Send custom 404 error without changing page
Rt Ibmer
rtibmx at yahoo.com
Sat Feb 21 20:16:59 MSK 2009
What is the best way to send a custom 404 error to the browser without it changing the URL on the user?
For instance I currently have this:
error_page 404 /404.php;
But then the URL in their browser is http://mysite.com/404.php which can be annoying to users because instead of just fixing a typo in the url they now have to retype the url.
So instead what I want to do is show the content from 404.php but have the browser be on the typo url still.
For example let's say the real page is products.php (products, plural) and they type http://mysite.com/product.php (product, singular).
So now I want their browser to still show http://mysite.com/product.php, but to actually show the 404.php page in the browser.

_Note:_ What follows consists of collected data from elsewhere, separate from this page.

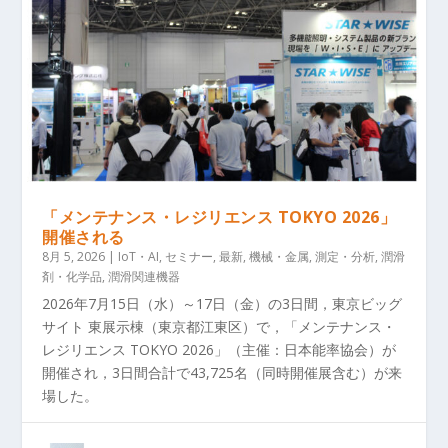
「メンテナンス・レジリエンス TOKYO 2026」
開催される
8月 5, 2026
|
IoT・AI
,
セミナー
,
最新
,
機械・金属
,
測定・分析
,
潤滑
剤・化学品
,
潤滑関連機器
2026年7月15日（水）～17日（金）の3日間，東京ビッグ
サイト 東展示棟（東京都江東区）で，「メンテナンス・
レジリエンス TOKYO 2026」（主催：日本能率協会）が
開催され，3日間合計で43,725名（同時開催展含む）が来
場した。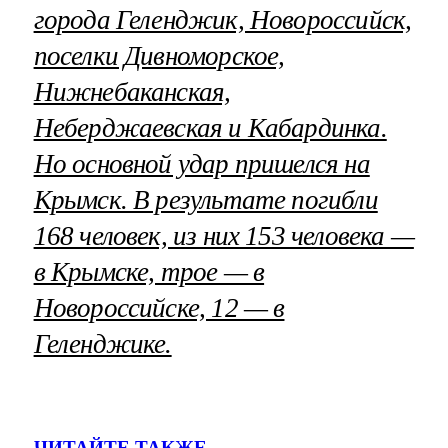
города Геленджик, Новороссийск,
поселки Дивноморское,
Нижнебаканская,
Неберджаевская и Кабардинка.
Но основной удар пришелся на
Крымск. В результате погибли
168 человек, из них 153 человека —
в Крымске, трое — в
Новороссийске, 12 — в
Геленджике.
ЧИТАЙТЕ ТАКЖЕ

What is the best way to do this?
This is how I have done it now, but I do not like using the -f check because now I feel like nginx has to check the file system on every request to see if a file exists? That seems very inefficient don't you think?
location ~ .*\.php$ {
if (!-f $request_filename) { rewrite . /404.php; }
... other php and fastcgi stuff here
}
So again, this does work, but I am concerned about the added overhead of the server checking to see if the file exists on each request.
Is there a better way? Ideally I would like to do something like this:
error_page 404 /404.php noredirect;
where the "noredirect" (which I just made up) would tell Nginx "hey if you ever need to issue a 404 get the content from 404.php but don't redirect them to the page, instead just feed them the content". Is this possible?
The idea is that same except in this later case only when the server finds a page is missing does the action occur. Whereas in the -f case the server has to check for the file in every request, when 99.9% of the time there will be no 404.
Please let me know your thoughts. Thank you!!